Researchers say they have developed a technique to generate many small, different proteins that can be designed to bind to therapeutic targets. They add that their methodology, which reportedly produces thousands of new drug candidates, may lead to protection against infectious diseases, such as influenza, and antidotes to nerve toxins.
The computer-designed proteins, which did not previously exist in nature, combine the stability and bioavailability of small-molecule drugs with the specificity and potency of larger biologics, according to David Baker, Ph.D., who led the multi-institutional research project and is professor of biochemistry at the University of Washington School of Medicine and director of the UW Institute for Protein Design.

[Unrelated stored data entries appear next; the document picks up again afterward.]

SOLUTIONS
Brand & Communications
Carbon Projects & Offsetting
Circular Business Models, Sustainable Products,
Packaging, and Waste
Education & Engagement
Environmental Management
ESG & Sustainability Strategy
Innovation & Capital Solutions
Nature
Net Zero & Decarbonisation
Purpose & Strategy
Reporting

“These mini-protein binders have the potential of becoming a new class of drugs that bridge the gap between small-molecule drugs and biologics. Like monoclonal antibodies, they can be designed to bind to targets with high selectivity, but they are more stable and easier to produce and to administer,” said Dr. Baker who with colleagues published their study in Nature (“Massively Parallel De Novo Protein Design for Targeted Therapeutics”).
The technique relies on the Rosetta computer platform, developed by Dr. Baker and colleagues at the University of Washington. They designed thousands of short proteins, about 40 amino acids in length, that the Rosetta program predicted would bind tightly to the molecular target.
Because of their small size, these short proteins tend to be extremely stable. They can be stored without refrigeration, noted Dr. Baker, who added that they also are more easily administered than large protein drugs, such as monoclonal antibodies.
In the past short, protein-binder drugs were usually re-engineered versions of naturally occurring proteins. But studies showed they didn't work much better than monoclonal antibodies. Because these mini-proteins binders are original designs, they can be tailored to fit their targets much more tightly and are simpler to modify and refine, continued Dr. Baker.
In this study, the team designed two sets of proteins: one to prevent the influenza virus from invading cells and another that would bind to and neutralize a deadly nerve toxin from botulism, a potential bioweapon.
Computer modeling identified the amino acid sequences of thousands of short proteins that would fit into and bind to the influenza and botulinum targets. The team created short pieces of DNA that coded each of these proteins, grew the proteins in yeast cells, and then looked at how tightly they bound to their targets. The targets were Influenza H1 hemagglutinin and botulinum neurotoxin B.
The technique allowed them to design and test 22,660 proteins in just a few months, with more than than 2000 of them bound to their targets with high affinity, according to Dr. Baker. He pointed out that of the best candidates found the anti-influenza proteins neutralized viruses in cell culture and other designed proteins prevented the botulinum toxin from entering brain cells.
A nasal spray containing one of the custom-designed proteins completely protected mice from the flu if administered before or as much as 72 hours after exposure. The protection that the treatment provides equaled or surpassed that seen with antibodies, the researchers report.
Testing of a subset of the proteins showed that they were extremely stable and, unlike antibodies, did not become inactivated by high temperatures. The small proteins also triggered little or no immune response, a problem that often renders larger protein drugs ineffective, said Dr. Baker.